Yesterday I read the proposed advertising copy for a collection of short stories that I wrote and which will be released in about four months (Miss Budge In Love).


At first I liked the copy block. Then, I read it a second time and began to see that the ideas did not join together logically. The ideas leap-frogged from one sentence to the next without a joiner that bridged them for the reader.



On the third reading underneath all that ego-pleasing praise I identified word choices that suited a non-fiction self-help book better than a collection of mostly humorous short stories intended to prompt readers to laugh at my featured character and at themselves. The tone of the words should match the character of the product.



When I tried to name what was wrong, it occurred to me that I was looking at a verbal equivalent of the game Hopscotch where the player jumps from one number to the next but the pattern of numbers usually written in chalk on a sidewalk don't make a meaningful shape. Further, the player--in this case, the copy block that was supposed to position my product in the marketplace-- was trying to find a balance on one leg and wouldn't last for long. If I had used that copy block my book wouldn't have had a very long life because if sales depended on that description it couldn't stand up in a marketplace for long.

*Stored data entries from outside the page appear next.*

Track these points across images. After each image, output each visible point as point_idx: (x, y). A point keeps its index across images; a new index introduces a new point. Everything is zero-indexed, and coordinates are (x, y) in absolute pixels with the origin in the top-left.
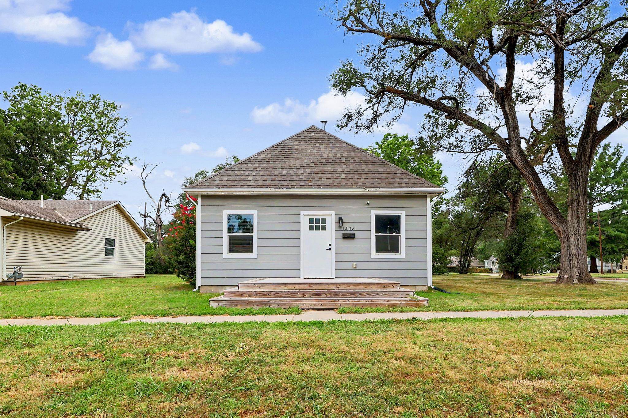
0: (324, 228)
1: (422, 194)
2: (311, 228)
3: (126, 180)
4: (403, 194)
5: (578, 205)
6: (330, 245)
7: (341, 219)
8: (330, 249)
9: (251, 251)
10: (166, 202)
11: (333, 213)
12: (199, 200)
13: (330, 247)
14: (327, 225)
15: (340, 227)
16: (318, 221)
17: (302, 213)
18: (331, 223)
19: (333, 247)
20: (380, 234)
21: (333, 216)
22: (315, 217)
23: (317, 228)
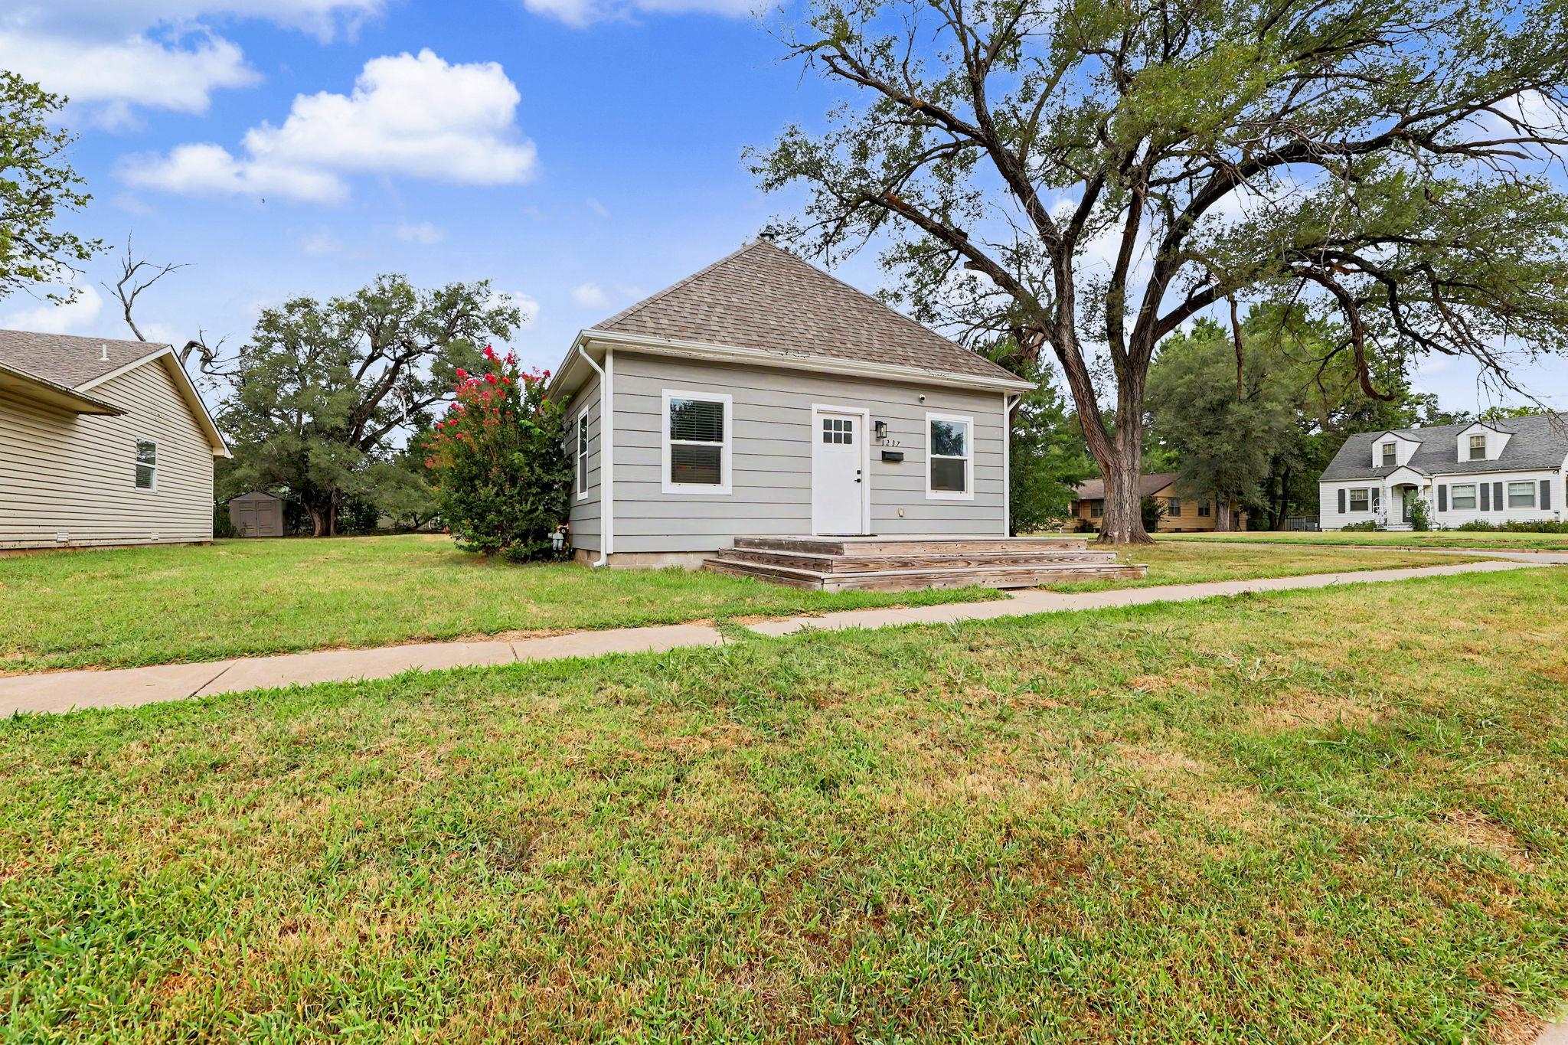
0: (848, 440)
1: (997, 389)
2: (827, 438)
3: (76, 294)
4: (971, 386)
5: (1134, 425)
6: (859, 472)
7: (879, 425)
8: (859, 481)
9: (716, 480)
10: (204, 365)
11: (866, 412)
12: (609, 360)
13: (859, 477)
14: (855, 433)
15: (878, 438)
16: (838, 423)
17: (815, 407)
18: (863, 432)
19: (866, 476)
20: (938, 456)
21: (867, 418)
22: (833, 418)
23: (838, 440)
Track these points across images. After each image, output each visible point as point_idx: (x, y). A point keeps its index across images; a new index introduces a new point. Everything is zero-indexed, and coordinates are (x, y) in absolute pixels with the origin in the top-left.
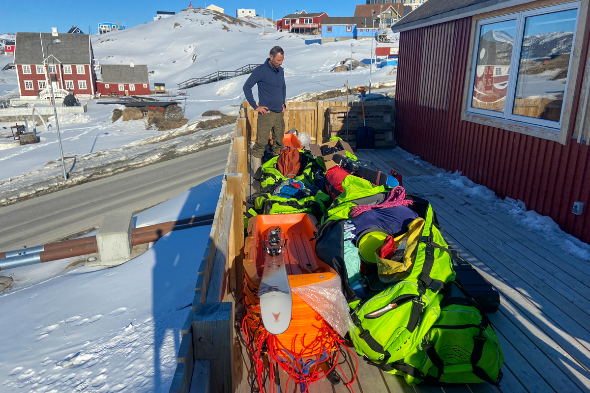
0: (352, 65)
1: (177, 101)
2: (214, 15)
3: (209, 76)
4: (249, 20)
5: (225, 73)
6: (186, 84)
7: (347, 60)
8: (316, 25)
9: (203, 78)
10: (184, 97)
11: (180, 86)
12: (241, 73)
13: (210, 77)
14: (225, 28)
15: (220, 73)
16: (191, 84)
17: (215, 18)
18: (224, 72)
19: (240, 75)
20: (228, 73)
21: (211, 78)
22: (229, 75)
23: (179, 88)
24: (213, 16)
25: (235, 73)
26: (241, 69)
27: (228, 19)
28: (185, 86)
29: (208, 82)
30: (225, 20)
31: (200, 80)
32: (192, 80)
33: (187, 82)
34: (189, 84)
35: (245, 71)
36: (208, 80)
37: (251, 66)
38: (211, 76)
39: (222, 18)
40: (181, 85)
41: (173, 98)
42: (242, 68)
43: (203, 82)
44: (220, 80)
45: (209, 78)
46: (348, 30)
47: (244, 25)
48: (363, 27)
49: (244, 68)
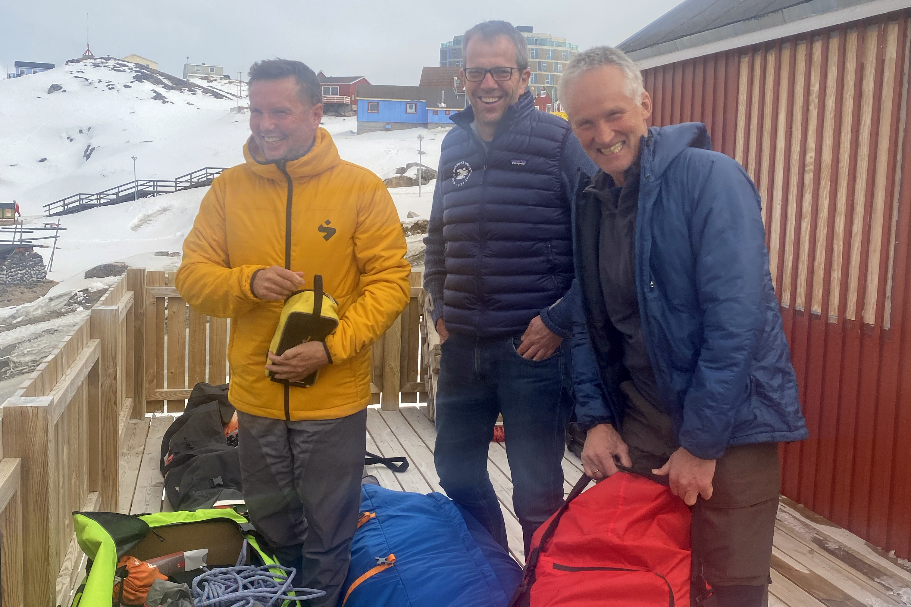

I want my product to have the longest shelf life possible. I want every aspect of the promotion of it to be the best I can produce or oversee. Yesterday, I thought that the tone, word choice, and shape of my promotional copy wasn't strong enough to represent my work competitively in the marketplace of selling books.

I rewrote the copy and substituted all of it. I am still paying the copywriter because the hired writer did the best he could; however, I don't think the final product is supports my purposes--to sell books--so I won't use it.

That's not arrogance. It's not vanity. It's business.
And that's what this blog will be about. Whatever your trade--however you plan to earn money--you will need to have a greater command of how you use words.

This column will offer tips and perspectives to help everyone who is in business to understand the dynamics of writing in basic, daily ways in order to become a more professional writer and, consequently, as night follows day, more profitable in your work when you do.